SELECTED EXCERPT
By Nick Durham
It goes without saying that The Exorcist III is the best sequel in the franchise, mainly because it’s the only sequel in the franchise to have any kind of spirit that comes close to the original classic. This is mainly because the writer/director of the film is none other than Exorcist author William Peter Blatty. Even more interesting is the behind-the-scenes drama that occurred during the making of the film, with the studio forcing Blatty to alter a majority of the film in an effort to make it more commercial. Over the years many have desired to see Blatty’s original vision restored as much as possible, and this Blu-ray release from Scream Factory comes awfully close to doing just that.
The story of The Exorcist III revolves around police Lieutenant William Kinderman (now played by the legendary George C. Scott, replacing the late Lee J. Cobb from the original) seventeen years after the events of the first film. In the wake of the brutal murder of a young boy, Kinderman comes to learn that a supposed deceased serial killer known as The Gemini Killer may be responsible for this and subsequent brutal crimes. Kinderman’s investigation leads him to a mysterious patient that alternates looking like the actual Gemini Killer (Brad Dourif) and Kinderman’s old friend, the late Father Karras (Jason Miller).

THE PROBLEM
Reproduce the passage of the review of The Exorcist III from "The story of" up to and including "Karras (Jason Miller).".

DATA SECTION
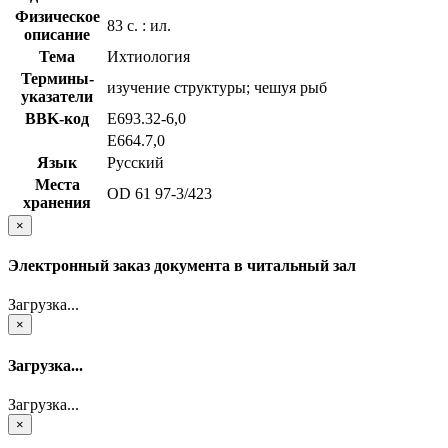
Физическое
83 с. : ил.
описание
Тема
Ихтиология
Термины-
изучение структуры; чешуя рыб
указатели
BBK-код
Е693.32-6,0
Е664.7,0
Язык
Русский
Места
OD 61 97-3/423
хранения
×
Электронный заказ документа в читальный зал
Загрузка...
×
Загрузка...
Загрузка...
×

--

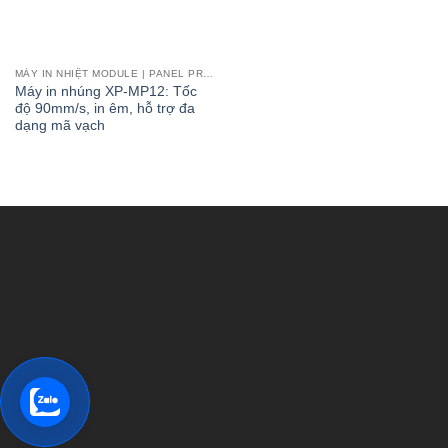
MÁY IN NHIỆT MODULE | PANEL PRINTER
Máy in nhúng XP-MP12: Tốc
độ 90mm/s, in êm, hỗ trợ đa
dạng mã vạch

* * *

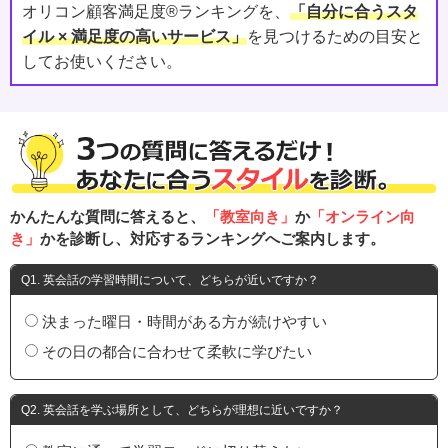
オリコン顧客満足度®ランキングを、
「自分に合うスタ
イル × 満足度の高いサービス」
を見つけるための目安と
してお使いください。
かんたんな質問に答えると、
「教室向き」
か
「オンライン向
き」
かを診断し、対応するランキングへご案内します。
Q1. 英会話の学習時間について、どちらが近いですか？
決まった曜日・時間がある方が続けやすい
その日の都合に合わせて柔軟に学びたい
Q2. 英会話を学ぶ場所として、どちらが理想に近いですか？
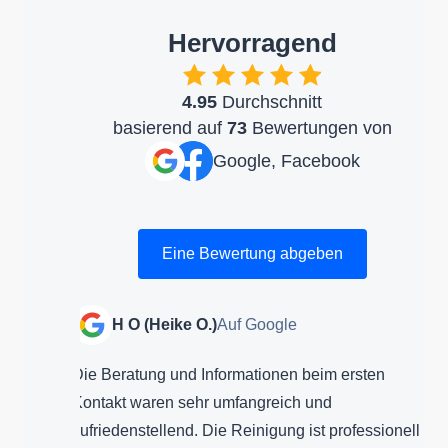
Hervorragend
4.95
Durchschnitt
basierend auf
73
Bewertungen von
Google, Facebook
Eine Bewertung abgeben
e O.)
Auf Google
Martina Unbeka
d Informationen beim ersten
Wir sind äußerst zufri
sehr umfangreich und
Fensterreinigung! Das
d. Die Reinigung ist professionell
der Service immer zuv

SOLVED EXERCISE
The story of The Exorcist III revolves around police Lieutenant William Kinderman (now played by the legendary George C. Scott, replacing the late Lee J. Cobb from the original) seventeen years after the events of the first film. In the wake of the brutal murder of a young boy, Kinderman comes to learn that a supposed deceased serial killer known as The Gemini Killer may be responsible for this and subsequent brutal crimes. Kinderman’s investigation leads him to a mysterious patient that alternates looking like the actual Gemini Killer (Brad Dourif) and Kinderman’s old friend, the late Father Karras (Jason Miller).